### RECORDS

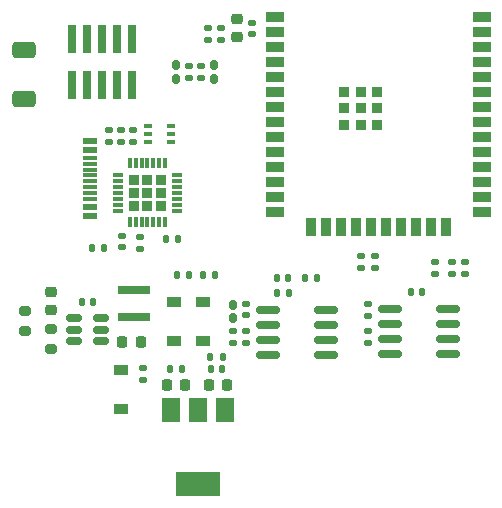
<source format=gbr>
%TF.GenerationSoftware,KiCad,Pcbnew,8.0.6*%
%TF.CreationDate,2025-01-02T16:39:55+00:00*%
%TF.ProjectId,stepper_monitor,73746570-7065-4725-9f6d-6f6e69746f72,rev?*%
%TF.SameCoordinates,Original*%
%TF.FileFunction,Paste,Top*%
%TF.FilePolarity,Positive*%
%FSLAX46Y46*%
G04 Gerber Fmt 4.6, Leading zero omitted, Abs format (unit mm)*
G04 Created by KiCad (PCBNEW 8.0.6) date 2025-01-02 16:39:55*
%MOMM*%
%LPD*%
G01*
G04 APERTURE LIST*
G04 Aperture macros list*
%AMRoundRect*
0 Rectangle with rounded corners*
0 $1 Rounding radius*
0 $2 $3 $4 $5 $6 $7 $8 $9 X,Y pos of 4 corners*
0 Add a 4 corners polygon primitive as box body*
4,1,4,$2,$3,$4,$5,$6,$7,$8,$9,$2,$3,0*
0 Add four circle primitives for the rounded corners*
1,1,$1+$1,$2,$3*
1,1,$1+$1,$4,$5*
1,1,$1+$1,$6,$7*
1,1,$1+$1,$8,$9*
0 Add four rect primitives between the rounded corners*
20,1,$1+$1,$2,$3,$4,$5,0*
20,1,$1+$1,$4,$5,$6,$7,0*
20,1,$1+$1,$6,$7,$8,$9,0*
20,1,$1+$1,$8,$9,$2,$3,0*%
G04 Aperture macros list end*
%ADD10RoundRect,0.150000X-0.512500X-0.150000X0.512500X-0.150000X0.512500X0.150000X-0.512500X0.150000X0*%
%ADD11RoundRect,0.200000X0.275000X-0.200000X0.275000X0.200000X-0.275000X0.200000X-0.275000X-0.200000X0*%
%ADD12RoundRect,0.200000X-0.275000X0.200000X-0.275000X-0.200000X0.275000X-0.200000X0.275000X0.200000X0*%
%ADD13R,2.700000X0.800000*%
%ADD14RoundRect,0.225000X-0.250000X0.225000X-0.250000X-0.225000X0.250000X-0.225000X0.250000X0.225000X0*%
%ADD15RoundRect,0.140000X-0.140000X-0.170000X0.140000X-0.170000X0.140000X0.170000X-0.140000X0.170000X0*%
%ADD16RoundRect,0.225000X-0.225000X-0.250000X0.225000X-0.250000X0.225000X0.250000X-0.225000X0.250000X0*%
%ADD17R,1.500000X0.900000*%
%ADD18R,0.900000X1.500000*%
%ADD19R,0.900000X0.900000*%
%ADD20RoundRect,0.225000X0.225000X0.250000X-0.225000X0.250000X-0.225000X-0.250000X0.225000X-0.250000X0*%
%ADD21RoundRect,0.140000X0.140000X0.170000X-0.140000X0.170000X-0.140000X-0.170000X0.140000X-0.170000X0*%
%ADD22RoundRect,0.140000X0.170000X-0.140000X0.170000X0.140000X-0.170000X0.140000X-0.170000X-0.140000X0*%
%ADD23RoundRect,0.140000X-0.170000X0.140000X-0.170000X-0.140000X0.170000X-0.140000X0.170000X0.140000X0*%
%ADD24RoundRect,0.135000X-0.185000X0.135000X-0.185000X-0.135000X0.185000X-0.135000X0.185000X0.135000X0*%
%ADD25RoundRect,0.135000X-0.135000X-0.185000X0.135000X-0.185000X0.135000X0.185000X-0.135000X0.185000X0*%
%ADD26RoundRect,0.225000X-0.225000X0.225000X-0.225000X-0.225000X0.225000X-0.225000X0.225000X0.225000X0*%
%ADD27RoundRect,0.070000X-0.380000X0.070000X-0.380000X-0.070000X0.380000X-0.070000X0.380000X0.070000X0*%
%ADD28RoundRect,0.070000X-0.070000X0.380000X-0.070000X-0.380000X0.070000X-0.380000X0.070000X0.380000X0*%
%ADD29R,1.150000X0.300000*%
%ADD30R,1.150000X0.600000*%
%ADD31RoundRect,0.150000X0.825000X-0.150000X0.825000X0.150000X-0.825000X0.150000X-0.825000X-0.150000X0*%
%ADD32R,1.200000X0.900000*%
%ADD33RoundRect,0.135000X0.135000X0.185000X-0.135000X0.185000X-0.135000X-0.185000X0.135000X-0.185000X0*%
%ADD34R,1.500000X2.000000*%
%ADD35R,3.800000X2.000000*%
%ADD36RoundRect,0.350000X-0.650000X0.350000X-0.650000X-0.350000X0.650000X-0.350000X0.650000X0.350000X0*%
%ADD37RoundRect,0.135000X0.185000X-0.135000X0.185000X0.135000X-0.185000X0.135000X-0.185000X-0.135000X0*%
%ADD38RoundRect,0.160000X-0.160000X0.222500X-0.160000X-0.222500X0.160000X-0.222500X0.160000X0.222500X0*%
%ADD39R,0.650000X0.400000*%
%ADD40R,0.740000X2.400000*%
G04 APERTURE END LIST*
D10*
%TO.C,U1*%
X6112500Y17200000D03*
X6112500Y16250000D03*
X6112500Y15300000D03*
X8387500Y15300000D03*
X8387500Y16250000D03*
X8387500Y17200000D03*
%TD*%
D11*
%TO.C,R22*%
X4200000Y14625000D03*
X4200000Y16275000D03*
%TD*%
D12*
%TO.C,R21*%
X2000000Y17825000D03*
X2000000Y16175000D03*
%TD*%
D13*
%TO.C,L1*%
X11200000Y17300000D03*
X11200000Y19600000D03*
%TD*%
D14*
%TO.C,C3*%
X4200000Y19475000D03*
X4200000Y17925000D03*
%TD*%
D15*
%TO.C,C2*%
X6820000Y18600000D03*
X7780000Y18600000D03*
%TD*%
D16*
%TO.C,C1*%
X10225000Y15200000D03*
X11775000Y15200000D03*
%TD*%
D17*
%TO.C,U7*%
X23150000Y42720000D03*
X23150000Y41450000D03*
X23150000Y40180000D03*
X23150000Y38910000D03*
X23150000Y37640000D03*
X23150000Y36370000D03*
X23150000Y35100000D03*
X23150000Y33830000D03*
X23150000Y32560000D03*
X23150000Y31290000D03*
X23150000Y30020000D03*
X23150000Y28750000D03*
X23150000Y27480000D03*
X23150000Y26210000D03*
D18*
X26190000Y24960000D03*
X27460000Y24960000D03*
X28730000Y24960000D03*
X30000000Y24960000D03*
X31270000Y24960000D03*
X32540000Y24960000D03*
X33810000Y24960000D03*
X35080000Y24960000D03*
X36350000Y24960000D03*
X37620000Y24960000D03*
D17*
X40650000Y26210000D03*
X40650000Y27480000D03*
X40650000Y28750000D03*
X40650000Y30020000D03*
X40650000Y31290000D03*
X40650000Y32560000D03*
X40650000Y33830000D03*
X40650000Y35100000D03*
X40650000Y36370000D03*
X40650000Y37640000D03*
X40650000Y38910000D03*
X40650000Y40180000D03*
X40650000Y41450000D03*
X40650000Y42720000D03*
D19*
X29000000Y36400000D03*
X29000000Y35000000D03*
X29000000Y33600000D03*
X30400000Y36400000D03*
X30400000Y35000000D03*
X30400000Y33600000D03*
X31800000Y36400000D03*
X31800000Y35000000D03*
X31800000Y33600000D03*
%TD*%
D15*
%TO.C,C8*%
X15246000Y12882400D03*
X14286000Y12882400D03*
%TD*%
D20*
%TO.C,C10*%
X17547000Y11587000D03*
X19097000Y11587000D03*
%TD*%
D21*
%TO.C,C11*%
X17689600Y12907800D03*
X18649600Y12907800D03*
%TD*%
D22*
%TO.C,C4*%
X11700000Y23120000D03*
X11700000Y24080000D03*
%TD*%
D23*
%TO.C,C7*%
X10200000Y24180000D03*
X10200000Y23220000D03*
%TD*%
D24*
%TO.C,R6*%
X19594200Y15108800D03*
X19594200Y16128800D03*
%TD*%
%TO.C,R1*%
X15849600Y38616900D03*
X15849600Y37596900D03*
%TD*%
%TO.C,R2*%
X16916400Y38616900D03*
X16916400Y37596900D03*
%TD*%
D25*
%TO.C,R7*%
X13890000Y23900000D03*
X14910000Y23900000D03*
%TD*%
D26*
%TO.C,U2*%
X13473800Y28958284D03*
X12353800Y28958284D03*
X11233800Y28958284D03*
X13473800Y27838284D03*
X12353800Y27838284D03*
X11233800Y27838284D03*
X13473800Y26718284D03*
X12353800Y26718284D03*
X11233800Y26718284D03*
D27*
X9853800Y29338284D03*
X9853800Y28838284D03*
X9853800Y28338284D03*
X9853800Y27838284D03*
X9853800Y27338284D03*
X9853800Y26838284D03*
X9853800Y26338284D03*
D28*
X10853800Y25338284D03*
X11353800Y25338284D03*
X11853800Y25338284D03*
X12353800Y25338284D03*
X12853800Y25338284D03*
X13353800Y25338284D03*
X13853800Y25338284D03*
D27*
X14853800Y26338284D03*
X14853800Y26838284D03*
X14853800Y27338284D03*
X14853800Y27838284D03*
X14853800Y28338284D03*
X14853800Y28838284D03*
X14853800Y29338284D03*
D28*
X13853800Y30338284D03*
X13353800Y30338284D03*
X12853800Y30338284D03*
X12353800Y30338284D03*
X11853800Y30338284D03*
X11353800Y30338284D03*
X10853800Y30338284D03*
%TD*%
D29*
%TO.C,J4*%
X7454600Y30307400D03*
X7454600Y29307400D03*
X7454600Y28807400D03*
X7454600Y27807400D03*
X7454600Y27307400D03*
X7454600Y28307400D03*
X7454600Y29807400D03*
X7454600Y30807400D03*
D30*
X7454600Y32257400D03*
X7454600Y25857400D03*
X7454600Y31457400D03*
X7454600Y26657400D03*
%TD*%
D24*
%TO.C,R4*%
X9067800Y33199800D03*
X9067800Y32179800D03*
%TD*%
D25*
%TO.C,R5*%
X8710000Y23200000D03*
X7690000Y23200000D03*
%TD*%
D15*
%TO.C,C14*%
X35619000Y19428800D03*
X34659000Y19428800D03*
%TD*%
D31*
%TO.C,U4*%
X32867200Y14196400D03*
X32867200Y15466400D03*
X32867200Y16736400D03*
X32867200Y18006400D03*
X37817200Y18006400D03*
X37817200Y16736400D03*
X37817200Y15466400D03*
X37817200Y14196400D03*
%TD*%
D24*
%TO.C,R17*%
X39274800Y20926000D03*
X39274800Y21946000D03*
%TD*%
D23*
%TO.C,C15*%
X30998800Y17450200D03*
X30998800Y18410200D03*
%TD*%
D24*
%TO.C,R19*%
X30998800Y15159600D03*
X30998800Y16179600D03*
%TD*%
D14*
%TO.C,C12*%
X19900000Y41025000D03*
X19900000Y42575000D03*
%TD*%
D32*
%TO.C,D6*%
X14565000Y18554200D03*
X14565000Y15254200D03*
%TD*%
D33*
%TO.C,R16*%
X17685000Y13898400D03*
X18705000Y13898400D03*
%TD*%
D34*
%TO.C,U3*%
X14320200Y9480000D03*
X16620200Y9480000D03*
D35*
X16620200Y3180000D03*
D34*
X18920200Y9480000D03*
%TD*%
D23*
%TO.C,C9*%
X17452600Y40817800D03*
X17452600Y41777800D03*
%TD*%
D33*
%TO.C,R8*%
X14890000Y20900000D03*
X15910000Y20900000D03*
%TD*%
D23*
%TO.C,C18*%
X20686400Y17475600D03*
X20686400Y18435600D03*
%TD*%
D21*
%TO.C,C16*%
X25713800Y20600000D03*
X26673800Y20600000D03*
%TD*%
D24*
%TO.C,R18*%
X38106400Y20926000D03*
X38106400Y21946000D03*
%TD*%
%TO.C,R15*%
X30405800Y21505000D03*
X30405800Y22525000D03*
%TD*%
D36*
%TO.C,SW1*%
X1879600Y39943800D03*
X1879600Y35743800D03*
%TD*%
D32*
%TO.C,D3*%
X10100000Y9550000D03*
X10100000Y12850000D03*
%TD*%
D24*
%TO.C,R11*%
X11099800Y33199800D03*
X11099800Y32179800D03*
%TD*%
D37*
%TO.C,R3*%
X12000000Y13010000D03*
X12000000Y11990000D03*
%TD*%
D38*
%TO.C,D1*%
X14808200Y38654000D03*
X14808200Y37509000D03*
%TD*%
D37*
%TO.C,R12*%
X18570200Y41810000D03*
X18570200Y40790000D03*
%TD*%
D24*
%TO.C,R14*%
X31625000Y21505000D03*
X31625000Y22525000D03*
%TD*%
D22*
%TO.C,C13*%
X21200000Y42240000D03*
X21200000Y41280000D03*
%TD*%
D39*
%TO.C,Q1*%
X14335800Y32166800D03*
X14335800Y32816800D03*
X14335800Y33466800D03*
X12435800Y33466800D03*
X12435800Y32816800D03*
X12435800Y32166800D03*
%TD*%
D38*
%TO.C,D4*%
X19594200Y17205300D03*
X19594200Y18350300D03*
%TD*%
D33*
%TO.C,R9*%
X17090000Y20900000D03*
X18110000Y20900000D03*
%TD*%
D24*
%TO.C,R20*%
X20686400Y15134200D03*
X20686400Y16154200D03*
%TD*%
D38*
%TO.C,D2*%
X17992100Y38657900D03*
X17992100Y37512900D03*
%TD*%
D31*
%TO.C,U5*%
X22529400Y14145600D03*
X22529400Y15415600D03*
X22529400Y16685600D03*
X22529400Y17955600D03*
X27479400Y17955600D03*
X27479400Y16685600D03*
X27479400Y15415600D03*
X27479400Y14145600D03*
%TD*%
D15*
%TO.C,C19*%
X24286200Y20600000D03*
X23326200Y20600000D03*
%TD*%
%TO.C,C17*%
X24316000Y19327200D03*
X23356000Y19327200D03*
%TD*%
D16*
%TO.C,C6*%
X15566400Y11561600D03*
X14016400Y11561600D03*
%TD*%
D24*
%TO.C,R13*%
X36684000Y20926000D03*
X36684000Y21946000D03*
%TD*%
D37*
%TO.C,R10*%
X10083800Y32179800D03*
X10083800Y33199800D03*
%TD*%
D40*
%TO.C,J5*%
X5994400Y36935200D03*
X5994400Y40835200D03*
X7264400Y36935200D03*
X7264400Y40835200D03*
X8534400Y36935200D03*
X8534400Y40835200D03*
X9804400Y36935200D03*
X9804400Y40835200D03*
X11074400Y36935200D03*
X11074400Y40835200D03*
%TD*%
D32*
%TO.C,D5*%
X17079600Y18554200D03*
X17079600Y15254200D03*
%TD*%
M02*

</source>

### TASK OBJECTIVE
Transcribe exactly each line of the records from the start up to and including the one with "G04 APERTURE LIST*", and leave out every picture.

### EXERCISE ANSWER
<source format=gbr>
%TF.GenerationSoftware,KiCad,Pcbnew,8.0.6*%
%TF.CreationDate,2025-01-02T16:39:55+00:00*%
%TF.ProjectId,stepper_monitor,73746570-7065-4725-9f6d-6f6e69746f72,rev?*%
%TF.SameCoordinates,Original*%
%TF.FileFunction,Paste,Top*%
%TF.FilePolarity,Positive*%
%FSLAX46Y46*%
G04 Gerber Fmt 4.6, Leading zero omitted, Abs format (unit mm)*
G04 Created by KiCad (PCBNEW 8.0.6) date 2025-01-02 16:39:55*
%MOMM*%
%LPD*%
G01*
G04 APERTURE LIST*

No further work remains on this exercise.